KiK schließt Dutzende Filialen in Deutschland – Hunderte weitere stehen auf der Kippe

Ein altes Foto eines belebten Marktes in Stuttgart, Deutschland, mit zahlreichen Gebäuden, Menschen, Karren und verschiedenen Gegenständen, das eine Inschrift am unteren Bildrand zeigt.

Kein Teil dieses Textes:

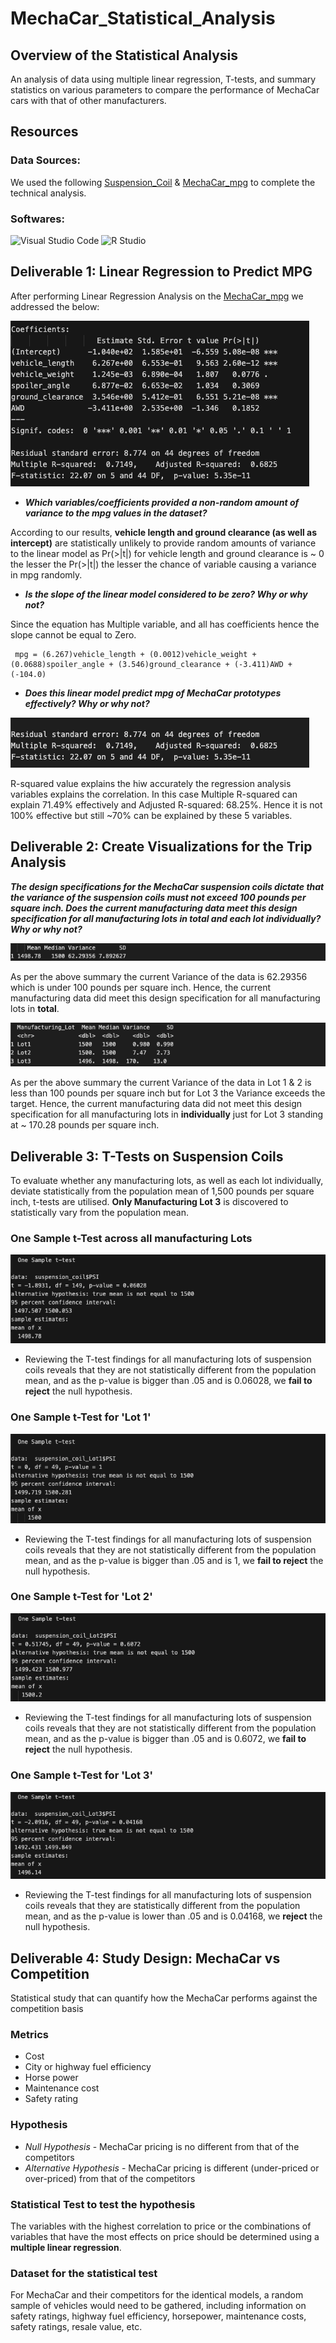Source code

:# MechaCar_Statistical_Analysis


## Overview of the Statistical Analysis

An analysis of data using multiple linear regression, T-tests, and summary statistics on various parameters to compare the performance of MechaCar cars with that of other manufacturers.

## Resources 
### Data Sources: 
We used the following [Suspension_Coil](Resources/Suspension_Coil.csv) & [MechaCar_mpg](Resources/MechaCar_mpg.csv) to complete the technical analysis.

### Softwares:
![Visual Studio Code](https://img.shields.io/badge/Visual%20Studio%20Code-0078d7.svg?style=for-the-badge&logo=visual-studio-code&logoColor=white)
![R Studio](https://img.shields.io/badge/RStudio-75AADB?style=for-the-badge&logo=RStudio&logoColor=white)


## Deliverable 1: Linear Regression to Predict MPG

After performing Linear Regression Analysis on the [MechaCar_mpg](Resources/MechaCar_mpg.csv) we addressed the below:

![Linear_regression](Resources/Linear_regression.png)

- ***Which variables/coefficients provided a non-random amount of variance to the mpg values in the dataset?***

According to our results, **vehicle length and ground clearance (as well as intercept)** are statistically unlikely to provide random amounts of variance to the linear model as Pr(>|t|) for vehicle length and ground clearance is ~ 0 the lesser the Pr(>|t|) the lesser the chance of variable causing a variance in mpg randomly. 

- ***Is the slope of the linear model considered to be zero? Why or why not?***

Since the equation has Multiple variable, and all has coefficients hence the slope cannot be equal to Zero.

     mpg = (6.267)vehicle_length + (0.0012)vehicle_weight + (0.0688)spoiler_angle + (3.546)ground_clearance + (-3.411)AWD + (-104.0)

- ***Does this linear model predict mpg of MechaCar prototypes effectively? Why or why not?***

![Linear_regression_R](Resources/Linear_regression_R.png)

R-squared value explains the hiw accurately the regression analysis variables explains the correlation. In this case Multiple R-squared can explain 71.49% effectively and Adjusted R-squared: 68.25%. Hence it is not 100% effective but still ~70% can be explained by these 5 variables.

## Deliverable 2: Create Visualizations for the Trip Analysis 

***The design specifications for the MechaCar suspension coils dictate that the variance of the suspension coils must not exceed 100 pounds per square inch. Does the current manufacturing data meet this design specification for all manufacturing lots in total and each lot individually? Why or why not?***

![total_summary](Resources/total_summary.png)

As per the above summary the current Variance of the data is 62.29356 which is under 100 pounds per square inch. Hence, the current manufacturing data did meet this design specification for all manufacturing lots in **total**.

![lot_summary](Resources/lot_summary.png)

As per the above summary the current Variance of the data in Lot 1 & 2 is less than 100 pounds per square inch but for Lot 3 the Variance exceeds the target. Hence, the current manufacturing data did not meet this design specification for all manufacturing lots in **individually** just for Lot 3 standing at ~ 170.28 pounds per square inch.

## Deliverable 3: T-Tests on Suspension Coils

To evaluate whether any manufacturing lots, as well as each lot individually, deviate statistically from the population mean of 1,500 pounds per square inch, t-tests are utilised. **Only Manufacturing Lot 3** is discovered to statistically vary from the population mean.

### **One Sample t-Test across all manufacturing Lots**
![suspension_coil](Resources/suspension_coil.png)

- Reviewing the T-test findings for all manufacturing lots of suspension coils reveals that they are not statistically different from the population mean, and as the p-value is bigger than .05 and is 0.06028, we **fail to reject** the null hypothesis.

### **One Sample t-Test for 'Lot 1'**
![suspension_coil_Lot1](Resources/suspension_coil_Lot1.png)

- Reviewing the T-test findings for all manufacturing lots of suspension coils reveals that they are not statistically different from the population mean, and as the p-value is bigger than .05 and is 1, we **fail to reject** the null hypothesis.

### **One Sample t-Test for 'Lot 2'**
![suspension_coil_Lot2](Resources/suspension_coil_Lot2.png)

- Reviewing the T-test findings for all manufacturing lots of suspension coils reveals that they are not statistically different from the population mean, and as the p-value is bigger than .05 and is 0.6072, we **fail to reject** the null hypothesis.

### **One Sample t-Test for 'Lot 3'**
![suspension_coil_Lot3](Resources/suspension_coil_Lot3.png)

- Reviewing the T-test findings for all manufacturing lots of suspension coils reveals that they are statistically different from the population mean, and as the p-value is lower than .05 and is 0.04168, we **reject** the null hypothesis.

## Deliverable 4: Study Design: MechaCar vs Competition

Statistical study that can quantify how the MechaCar performs against the competition basis 

### **Metrics**

- Cost
- City or highway fuel efficiency
- Horse power
- Maintenance cost
- Safety rating

### **Hypothesis**

- *Null Hypothesis* - MechaCar pricing is no different from that of the competitors
- *Alternative Hypothesis* - MechaCar pricing is different (under-priced or over-priced) from that of the competitors

### **Statistical Test to test the hypothesis**

The variables with the highest correlation to price or the combinations of variables that have the most effects on price should be determined using a **multiple linear regression**.

### **Dataset for the statistical test**

For MechaCar and their competitors for the identical models, a random sample of vehicles would need to be gathered, including information on safety ratings, highway fuel efficiency, horsepower, maintenance costs, safety ratings, resale value, etc.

KiK schließt Dutzende Filialen in Deutschland – Hunderte weitere stehen auf der Kippe

Der deutsche Discount-Einzelhändler KiK plant im Rahmen eines umfassenden Umstrukturierungsplans, Dutzende unrentable Filialen in Deutschland zu schließen. Das Unternehmen, das in Europa fast 4.300 Geschäfte betreibt, wird voraussichtlich Anfang 2026 rund 50 Standorte schließen – die Hälfte davon in Deutschland, wobei noch keine konkreten Filialen benannt wurden. KiK, 1994 in Bönen (Nordrhein-Westfalen) gegründet, beschäftigt über 32.000 Mitarbeiter in 14 Ländern. Die Muttergesellschaft Tengelmann verzeichnete 2023 einen Umsatz von 2,428 Milliarden Euro und rechnet für das aktuelle Geschäftsjahr mit einem leichten Anstieg. Trotz dieses Wachstums überprüft der Händler nun sein gesamtes Filialnetz. Bis zu 400 weitere Standorte – darunter etwa 170 in Deutschland – werden derzeit auf eine mögliche Schließung geprüft. Neben Filialschließungen erwägt KiK zudem verkürzte Öffnungszeiten in Deutschland, Spanien und Portugal als zusätzliche Sparmaßnahme. Eine vollständige Liste der betroffenen Standorte hat das Unternehmen noch nicht veröffentlicht, was bei Mitarbeitern und Kunden Unsicherheit über die künftigen Veränderungen auslöst. Im Zuge der Umstrukturierung werden bis zum ersten Quartal 2026 mindestens 50 Filialen geschlossen, weitere könnten in den kommenden Monaten folgen. Auch die reduzierten Öffnungszeiten könnten Hunderte der verbleibenden Standorte betreffen. KiK schließt weitere Ankündigungen im Laufe des laufenden Prüfverfahrens nicht aus.